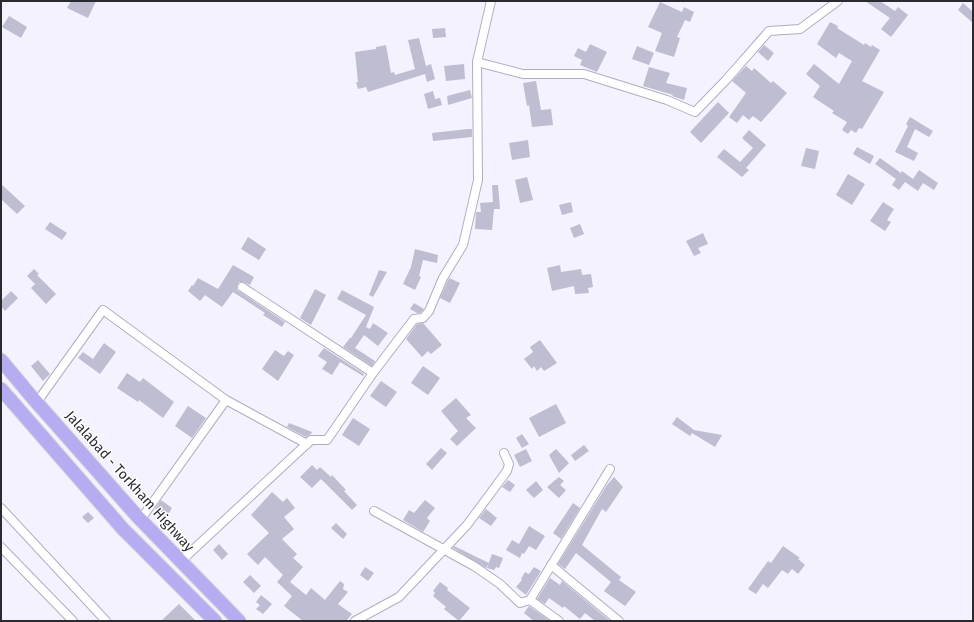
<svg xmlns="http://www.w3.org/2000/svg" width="974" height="622" font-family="'Fira Sans',sans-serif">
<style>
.building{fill:#bfbdd1}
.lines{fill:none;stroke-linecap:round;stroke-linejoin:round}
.minor-casing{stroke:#afaec1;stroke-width:10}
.trunk-casing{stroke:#d4d4d6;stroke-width:15}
.minor{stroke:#fff;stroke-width:8}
.trunk{stroke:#b6acf2;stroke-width:13}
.labels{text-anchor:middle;stroke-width:3;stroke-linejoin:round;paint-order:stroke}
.street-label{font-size:14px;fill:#2a2a31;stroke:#fff}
</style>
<rect width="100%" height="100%" fill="#f3f2fe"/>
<g class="building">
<polygon points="71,1 96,1 88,18 67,8"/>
<polygon points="865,1 880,1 895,11 898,7 908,15 891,37 881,29 890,18"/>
<polygon points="660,2 682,12 684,7 694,12 690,22 685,20 677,37 680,38 674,57 655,51 662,33 648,27"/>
<polygon points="963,3 973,12 973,23 958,10"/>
<polygon points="9,16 27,27 21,38 2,27"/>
<polygon points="830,22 838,26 837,28 864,45 865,43 871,47 872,45 880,50 862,81 884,92 862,129 859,128 856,133 851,130 848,134 842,130 847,122 832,113 834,111 813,97 820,86 806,74 814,64 839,84 852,61 839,53 836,58 817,44"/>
<polygon points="445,28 446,37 433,38 432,29"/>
<polygon points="419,38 426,66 431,64 435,79 427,82 425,74 368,92 366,87 358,89 356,82 358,82 355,52 376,49 376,47 386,45 391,73 394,72 395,75 415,69 408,40"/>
<polygon points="590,44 607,52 597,72 580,65 582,60 574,56 578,48 586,52"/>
<polygon points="764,45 774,53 768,61 758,52"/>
<polygon points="637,46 654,53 649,65 632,59"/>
<polygon points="464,64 465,79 446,81 444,66"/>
<polygon points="746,66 752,71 754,68 771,83 773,81 787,93 761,122 753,116 749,120 743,115 737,123 729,117 746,93 732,81"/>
<polygon points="649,67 670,73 666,83 687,88 684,100 672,96 673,95 643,86"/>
<polygon points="536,81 541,110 551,109 553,125 532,127 529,105 527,106 523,83"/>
<polygon points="470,90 472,98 448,105 447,96"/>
<polygon points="433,91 435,99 440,98 442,105 428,109 424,94"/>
<polygon points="718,102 729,113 701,143 690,132"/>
<polygon points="910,117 933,131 929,137 915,129 907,147 918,153 914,161 895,152 908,126 906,124"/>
<polygon points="468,129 472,129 472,137 433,141 432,133"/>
<polygon points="749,130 766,145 746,168 749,170 742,177 717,157 724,149 740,162 753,148 742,138"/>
<polygon points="528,140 530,157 512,160 509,143"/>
<polygon points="857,147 874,156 870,164 853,154"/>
<polygon points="806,148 819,151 815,169 801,166"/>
<polygon points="880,158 901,173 902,171 913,179 919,170 938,183 934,190 923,183 918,191 905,182 899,190 892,185 896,179 875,164"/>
<polygon points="848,174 865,184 852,205 836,195"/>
<polygon points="527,177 533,200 520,203 515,180"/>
<polygon points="1,184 25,206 17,214 1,199"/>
<polygon points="492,185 498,185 500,209 494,209 492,230 475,229 476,212 481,212 480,203 493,202"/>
<polygon points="571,202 573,212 562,215 559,205"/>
<polygon points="883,202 894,209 887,220 891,222 885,231 870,221"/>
<polygon points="50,222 67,233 62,240 45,229"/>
<polygon points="580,224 584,234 574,238 570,228"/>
<polygon points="703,233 708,244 698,248 701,253 694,256 686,241"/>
<polygon points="248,237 266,249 259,260 241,249"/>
<polygon points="415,249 438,255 437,263 423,260 419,276 421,277 415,290 403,284 411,267"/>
<polygon points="233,265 254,277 250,285 243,282 239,282 237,286 237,290 285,322 282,327 263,315 265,313 233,292 222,307 205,295 200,301 188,291 192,285 193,286 198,278 218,289"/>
<polygon points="560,265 561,272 581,269 582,275 591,274 593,287 588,288 589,293 575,294 574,286 552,291 547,268"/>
<polygon points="34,269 39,274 37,275 56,294 46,304 31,288 35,284 27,276"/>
<polygon points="379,270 387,272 373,297 369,295"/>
<polygon points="449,278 460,283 450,303 440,298"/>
<polygon points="315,289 326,295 311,325 300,318"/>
<polygon points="342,290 374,307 366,327 370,329 373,323 388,333 378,346 364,335 355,348 375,361 372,366 343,347 350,338 351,338 366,315 337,299"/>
<polygon points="11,291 18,298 5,311 1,306 1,301"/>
<polygon points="414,303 424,309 420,313 417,313 410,309"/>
<polygon points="423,323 442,345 431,354 428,351 422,357 406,339 417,324"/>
<polygon points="540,340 557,363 544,371 541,367 537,371 534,366 532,369 524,359 533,352 530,347"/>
<polygon points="104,343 116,352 100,374 78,358 83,352 93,359"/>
<polygon points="324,348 364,374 363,376 340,362 332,375 322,369 327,362 318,356"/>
<polygon points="275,350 284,356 288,351 294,355 278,381 262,369"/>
<polygon points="38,360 50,374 43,381 31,366"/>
<polygon points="423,366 440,378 428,395 411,383"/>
<polygon points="127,373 140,382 143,378 174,402 163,418 139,400 138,402 117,388"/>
<polygon points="381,381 397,392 386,407 370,396"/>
<polygon points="456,398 471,415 466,418 476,428 457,446 450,439 458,431 441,411"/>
<polygon points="556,404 566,423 539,437 529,418"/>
<polygon points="188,406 206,418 192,438 175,426"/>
<polygon points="677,417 694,430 722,435 715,447 692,433 690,436 672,424"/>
<polygon points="353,418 370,429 359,446 342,435"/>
<polygon points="289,423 312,432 311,434 306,437 287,427"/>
<polygon points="522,434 529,444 522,448 516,438"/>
<polygon points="584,445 589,451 575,461 571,455"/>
<polygon points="441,448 447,453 432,470 426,464"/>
<polygon points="526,449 532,461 520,467 514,455"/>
<polygon points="556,449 569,463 559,473 549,455"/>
<polygon points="312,465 317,470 320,467 331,477 332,475 346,490 344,491 357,505 352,510 321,479 312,488 300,477"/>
<polygon points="559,477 564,481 560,485 566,490 559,498 547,487 554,481"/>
<polygon points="614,477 623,487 606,512 602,509 582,545 621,577 619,580 636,592 625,606 604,591 611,582 576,553 565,569 558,564 607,485"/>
<polygon points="508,480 515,485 510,492 502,487"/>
<polygon points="536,481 543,490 534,498 526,490"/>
<polygon points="272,492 283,502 287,498 295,508 284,517 294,529 282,539 297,554 293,558 303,567 290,582 306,595 311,588 325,600 340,581 344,584 343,589 348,592 338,604 352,614 346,621 303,621 284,606 292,596 277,582 283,575 265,557 258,565 247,554 269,533 251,515"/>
<polygon points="161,500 172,508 167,517 155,509"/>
<polygon points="425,500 435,508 427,518 430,521 423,532 403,520 409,510 414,513"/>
<polygon points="573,503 580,508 561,539 553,533"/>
<polygon points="486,509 497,518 491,526 479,518"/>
<polygon points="88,512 94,518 88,523 82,517"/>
<polygon points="336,523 347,534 343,539 331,528"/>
<polygon points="529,526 545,536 536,550 529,546 524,554 522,553 520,558 506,550 512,540 519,544"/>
<polygon points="219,544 228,554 222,560 213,550"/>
<polygon points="454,546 489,563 486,568 453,548"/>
<polygon points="783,546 800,558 798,559 805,565 798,574 792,569 788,574 782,570 768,588 763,584 756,594 748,589 768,561 771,563"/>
<polygon points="492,554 503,558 499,568 496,567 494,570 487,568"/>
<polygon points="365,567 374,573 368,581 360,575"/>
<polygon points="534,567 541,571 526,595 516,587 522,580 521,579 525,572 529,574"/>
<polygon points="250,575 261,586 254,593 243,582"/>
<polygon points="550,578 560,585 562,581 610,621 595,621 585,613 580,619 564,606 563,608 549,598 545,604 537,599"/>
<polygon points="440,582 448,588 447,590 470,608 459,621 444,609 446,607 433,596 435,593 433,591"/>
<polygon points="261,595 272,604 263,614 256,609 260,605 256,602"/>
<polygon points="179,604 196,621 161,621"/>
<polygon points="529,606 550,621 534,621 524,613"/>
</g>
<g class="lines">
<defs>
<g id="minor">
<polyline points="477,62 491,1"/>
<polyline points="242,287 373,373"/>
<polyline points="37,402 103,310 226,400 307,444"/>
<polyline points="1,508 106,621"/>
<polyline points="374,511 474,566 500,584 520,603 530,600 559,621"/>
<polyline points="141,519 226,400"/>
<polyline points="1,547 73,621"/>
<polyline points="181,561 311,440 327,440 373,373 414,319 423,318 429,311 443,278 463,245 478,180 477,62 523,74 584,74 667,100 695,112 726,80 769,31 800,29 838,1"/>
<polyline points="551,565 619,621"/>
<polyline points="530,600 610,469"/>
<polyline points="355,621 399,597 467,525 507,471 509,464 504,453"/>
</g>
<g id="trunk">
<polyline points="1,360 31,396 137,516 239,621"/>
<polyline points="1,389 123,529 215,621"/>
</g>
</defs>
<use href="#minor" class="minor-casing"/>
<use href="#trunk" class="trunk-casing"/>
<use href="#minor" class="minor"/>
<use href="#trunk" class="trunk"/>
</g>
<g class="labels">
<g class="street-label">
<text transform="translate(130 481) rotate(48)" y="5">Jalalabad - Torkham Highway</text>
</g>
</g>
<rect width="974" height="622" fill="none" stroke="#2a2a31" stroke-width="4"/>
</svg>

● INSTRUCTIONS TO FOLLOW: Scan the lines above for the word "round", then copy each line that has it.

● YOUR SOLUTION:
.lines{fill:none;stroke-linecap:round;stroke-linejoin:round}
.labels{text-anchor:middle;stroke-width:3;stroke-linejoin:round;paint-order:stroke}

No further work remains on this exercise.